Years later, when the relatively new colony of New South Wales looked to be getting out of hand it was Bligh, known as a sound administrator and strict but fair disciplinarian, who was sent to clean things up. However, his confrontational style quickly put him offside with the colony’s power elite and then with his own troops. The result was the Rum Rebellion of 1808 that saw Bligh marched out of Government House in Parramatta and returned to England.

Bligh was described by some who knew him as an “enlightened naval officer” who had one or two faults. For example he would make “dogmatic judgements which he felt himself entitled to make; and he saw fools about him too easily … he never learnt that you do not make friends of men by insulting them”.

Do I need to highlight the parallels?

Prime Minister Abbott is no doubt a good and capable man, possessing mastery of the combative art of politics. Yet he seems friendless, unlikeable and now subject to ructions within his own team.

He was mentored by a legend of his party and was a faithful lieutenant to Prime Minister Howard even as the 2007 electoral rout became obvious to all.

Subsequently, when things turned a little pear-shaped, the electorate, somewhat reluctantly, turned to him but they have never loved him. And even if they did, as has been proved for millennia, the mob turns easily and quickly.

When the PM made his February 2 (post QLD electoral disaster) speech to the National Press Club he declared that government is not a popularity contest. In today’s political reality that is just plain wrong.

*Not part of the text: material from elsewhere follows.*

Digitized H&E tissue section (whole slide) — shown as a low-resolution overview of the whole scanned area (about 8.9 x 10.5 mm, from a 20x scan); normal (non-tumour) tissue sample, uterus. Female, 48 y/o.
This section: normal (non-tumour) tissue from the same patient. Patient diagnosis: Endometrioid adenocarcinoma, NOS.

Leaders not well regarded by the people will sooner, rather than later, be dispatched by their own side.

The PM’s Press Club address and subsequent interviews also suggest a lack of true understanding of the language of inclusiveness required to take the people with him.

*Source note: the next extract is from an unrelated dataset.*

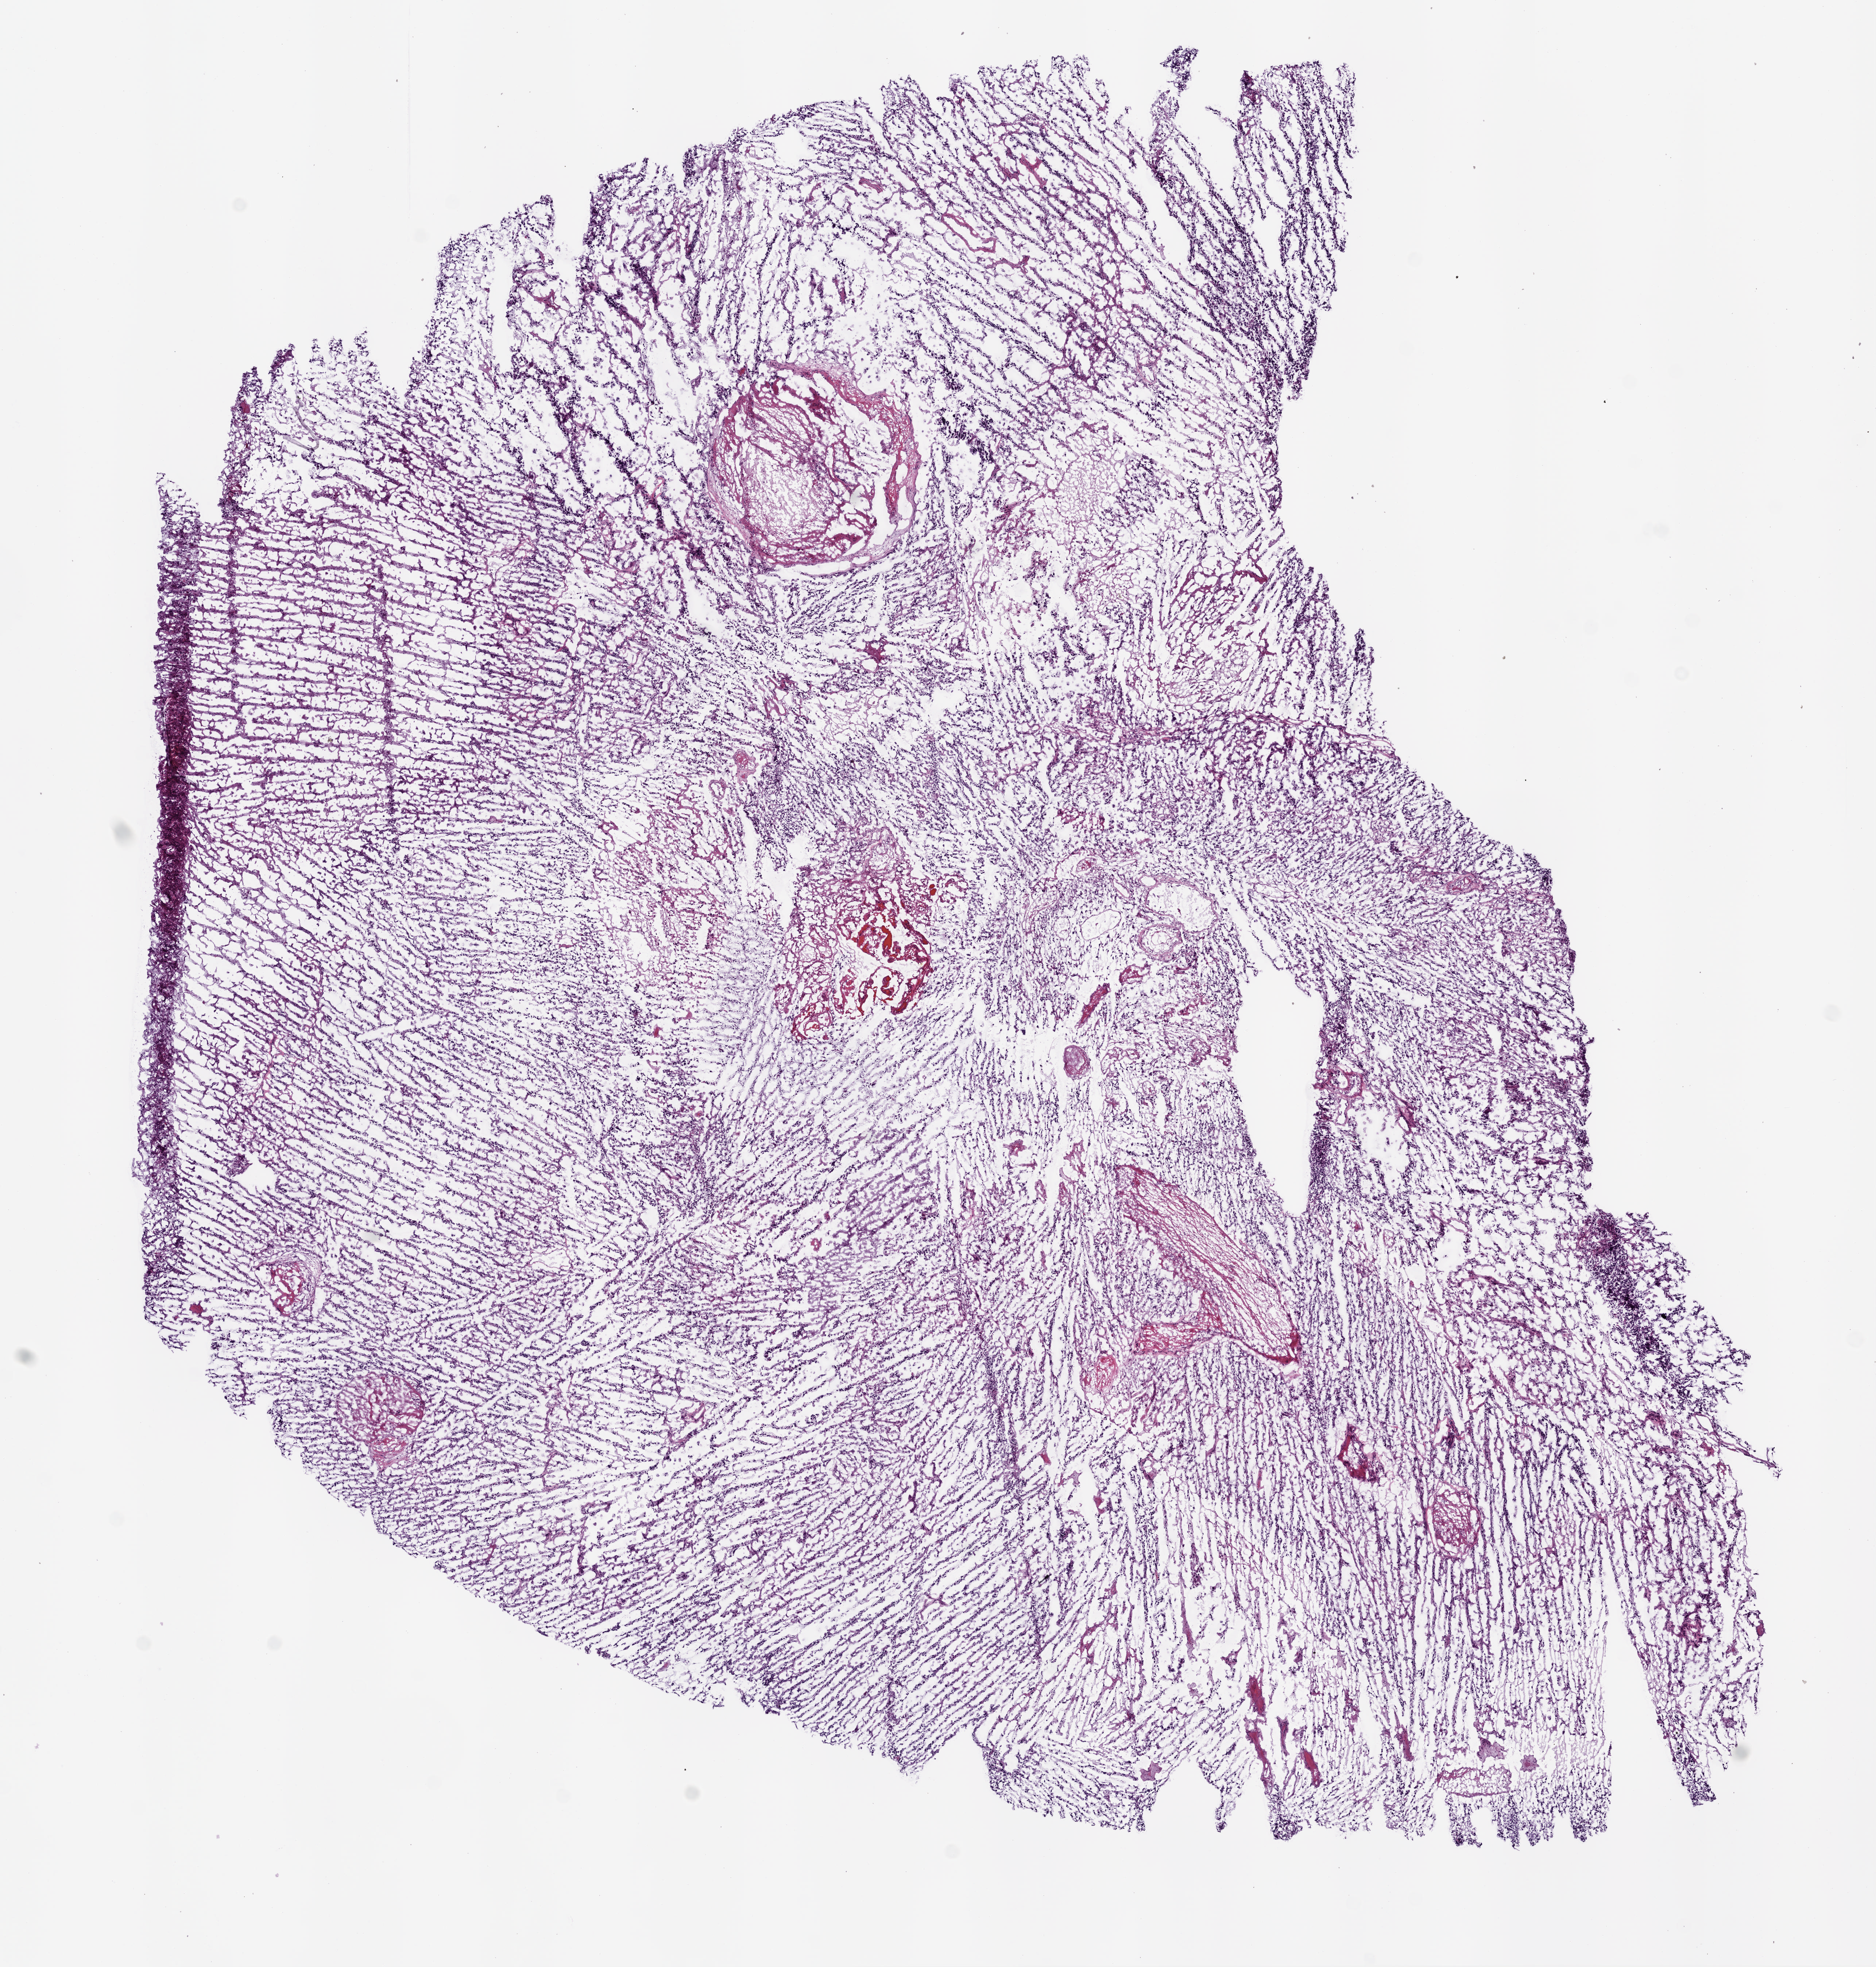
H&E whole-slide image, the whole scanned area (about 10.3 x 10.8 mm) at the scan's own resolution; frozen section; brain, primary tumour sample. Female patient; age at initial diagnosis 23 years. Composition of this section per pathologist review: tumour cells 100%, tumour nuclei 85%.
Histologic diagnosis: Glioblastoma.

It is difficult to support the claim of being more “consultative and collegial” when he keeps saying “my government… my plan” and referring to “what I will do for you”. Such paternalistic language perhaps betrays that his true view is that the people should leave it all to him as he knows best.

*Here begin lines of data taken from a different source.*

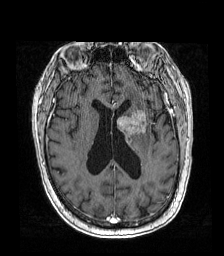
Brain MRI from a brain-tumour surgery series, one axial slice. Position 74 of 192 along the scan axis. T1-weighted post-contrast. 1 mm slice thickness. 224 × 256 image matrix. From the clinical record (not read from this slice): histopathology: Metastatic carcinoma from lung primary.
Structures marked on this image (expert manual segmentation):
- tumour: bounding box <117,110,148,145> (left, top, right, bottom; pixels)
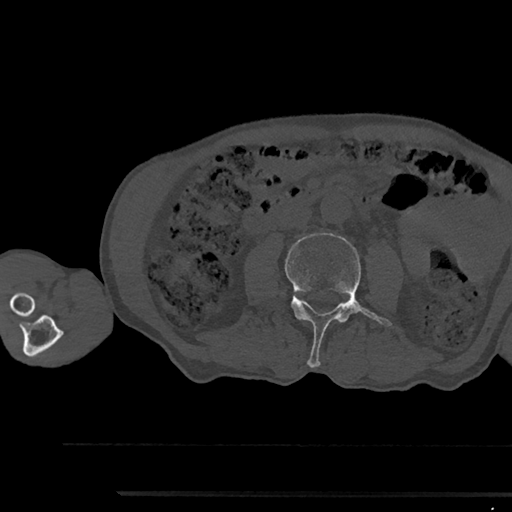
CT including the spine, one axial slice. Slice 485 of 797 in the series (ordered by position). Reconstruction kernel Br40s/3. Bone window (W 1800 / L 400 HU). 512 × 512 image matrix, field of view 367 × 367 mm. Male patient, age 79 years. From the clinical record (not read from this slice): primary cancer: prostate.
Outlined on this slice (semi-automatic segmentation, software-assisted and operator-edited):
- L3 vertebra: bounding box (x1, y1, x2, y2) in pixels: (285, 233, 391, 367)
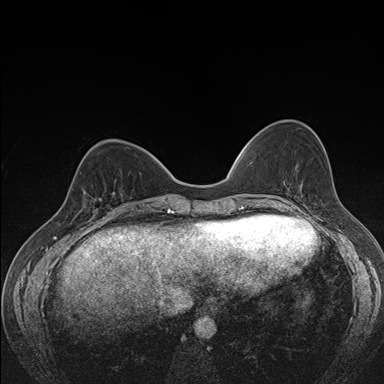
Breast MRI (dynamic contrast-enhanced), one axial slice. Slice 55 of 176 in the series (ordered by position). Dynamic contrast-enhanced series, time point 2 of 7 at this slice position (early post-contrast). 1.5 T. TE 1.5 ms, TR 4.2 ms. 384 × 384 image matrix, field of view 310 × 310 mm. Female patient.
Annotated regions visible in this slice (semi-automatic segmentation, software-assisted and operator-edited):
- enhancing-tissue mask used for the functional tumour volume (all voxels passing the contrast-enhancement thresholds inside the analysis volume; usually the tumour): bounding box <79,175,122,213> (left, top, right, bottom; pixels)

That may sound harsh, but use of language in leadership positions is very important when dealing with an ever more educated and critical electorate (or business workforce).

The PM’s continuing use of such language may suggest that he, like Bligh, cannot help but stick to his dogma and make the “captain’s calls” he feels he is entitled to make, even if they cost him his closest followers.

Inclusive language such as ‘together we will address the challenges of the future’ or even ‘as Australians together we will …” would certainly start to soften his image.

After all Churchill did not say: ‘I will fight them on the beaches …”.

In the end, even though his enemies underestimate him at their peril, it may all be too late for Tony Abbott. Despite the many good things his government has done, or at least begun to do, he may suffer the same fate as William Bligh on the Bounty and in New South Wales two centuries ago, i.e. cast adrift by those he thought to be friends; a great captain in a fight, highly skilled and intelligent, but lacking in the necessary common touch and flexibility to keep the rank and file by his side for the long term.

It may be that our current Prime Minister is closer in character to Admiral William Bligh than he would care to admit.